DIRECTIVE:
Reproduce the data below exactly as written. Pictures do not belong in the copy.

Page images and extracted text

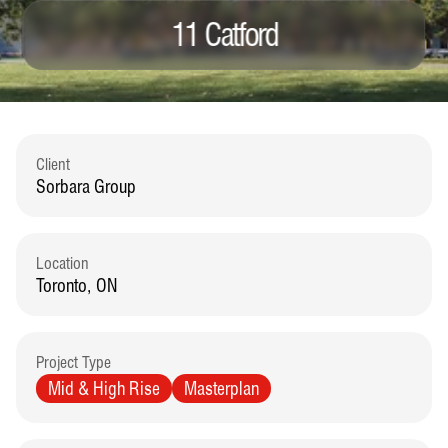
11 Catford
Client
Sorbara Group
Location
Toronto, ON
Project Type
Mid & High Rise
Masterplan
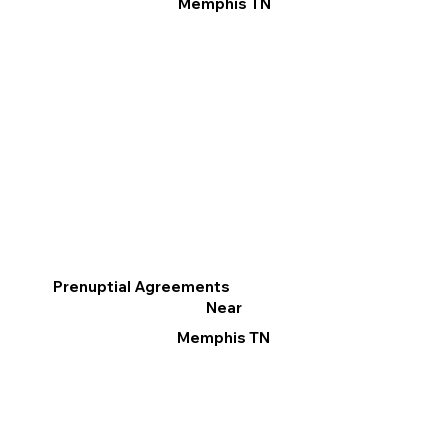
Memphis TN
Prenuptial Agreements
Near
Memphis TN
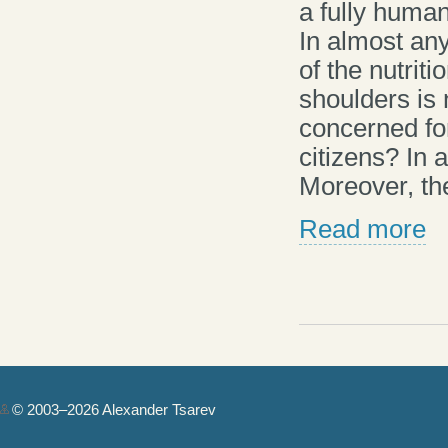
a fully human 
In almost any
of the nutriti
shoulders is 
concerned fo
citizens? In
Moreover, the
Read more
© 2003–2026 Alexander Tsarev
Authorization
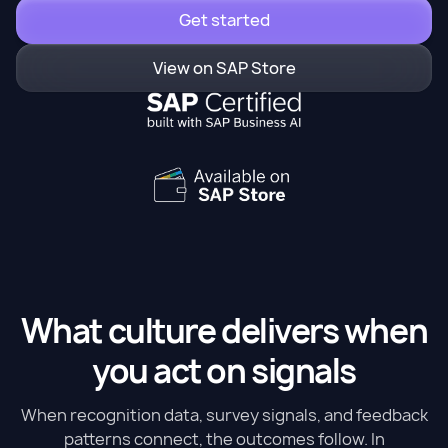
Get started
View on SAP Store
What culture delivers when
you act on signals
When recognition data, survey signals, and feedback
patterns connect, the outcomes follow. In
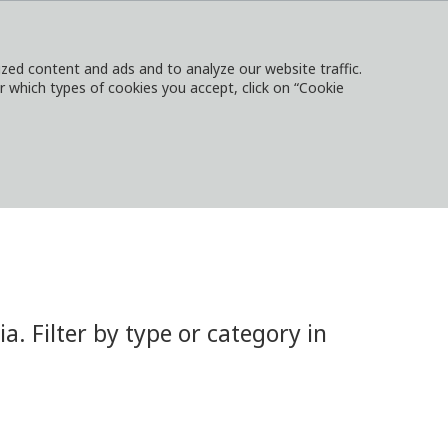
ed content and ads and to analyze our website traffic.
or which types of cookies you accept, click on “Cookie
NTACT
SIGN IN
LOCAL WEBSITES
 Filter by type or category in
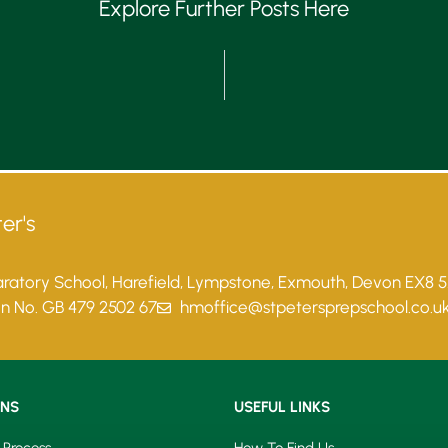
Explore Further Posts Here
er's
paratory School, Harefield, Lympstone, Exmouth, Devon EX8 
on No. GB 479 2502 67
hmoffice@stpetersprepschool.co.u
ONS
USEFUL LINKS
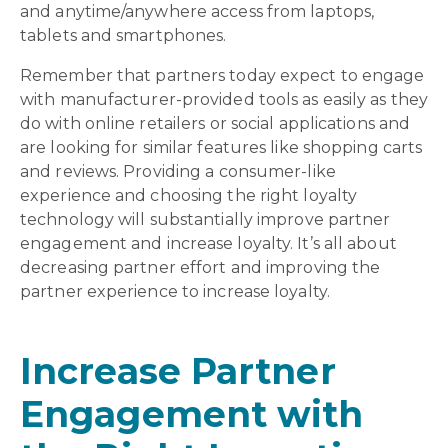
and anytime/anywhere access from laptops,
tablets and smartphones.
Remember that partners today expect to engage
with manufacturer-provided tools as easily as they
do with online retailers or social applications and
are looking for similar features like shopping carts
and reviews. Providing a consumer-like
experience and choosing the right loyalty
technology will substantially improve partner
engagement and increase loyalty. It’s all about
decreasing partner effort and improving the
partner experience to increase loyalty.
Increase Partner
Engagement with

RESPONSE TO THIS EXERCISE:
11 Catford
Client
Sorbara Group
Location
Toronto, ON
Project Type
Mid & High Rise
Masterplan
Memphis TN
Prenuptial Agreements
Near
Memphis TN
a fully human 
In almost any
of the nutriti
shoulders is 
concerned fo
citizens? In
Moreover, the
Read more
© 2003–2026 Alexander Tsarev
Authorization
Get started
View on SAP Store
What culture delivers when
you act on signals
When recognition data, survey signals, and feedback
patterns connect, the outcomes follow. In
ed content and ads and to analyze our website traffic.
or which types of cookies you accept, click on “Cookie
NTACT
SIGN IN
LOCAL WEBSITES
 Filter by type or category in
Explore Further Posts Here
er's
paratory School, Harefield, Lympstone, Exmouth, Devon EX8 
on No. GB 479 2502 67
hmoffice@stpetersprepschool.co.u
ONS
USEFUL LINKS
and anytime/anywhere access from laptops,
tablets and smartphones.
Remember that partners today expect to engage
with manufacturer-provided tools as easily as they
do with online retailers or social applications and
are looking for similar features like shopping carts
and reviews. Providing a consumer-like
experience and choosing the right loyalty
technology will substantially improve partner
engagement and increase loyalty. It’s all about
decreasing partner effort and improving the
partner experience to increase loyalty.
Increase Partner
Engagement with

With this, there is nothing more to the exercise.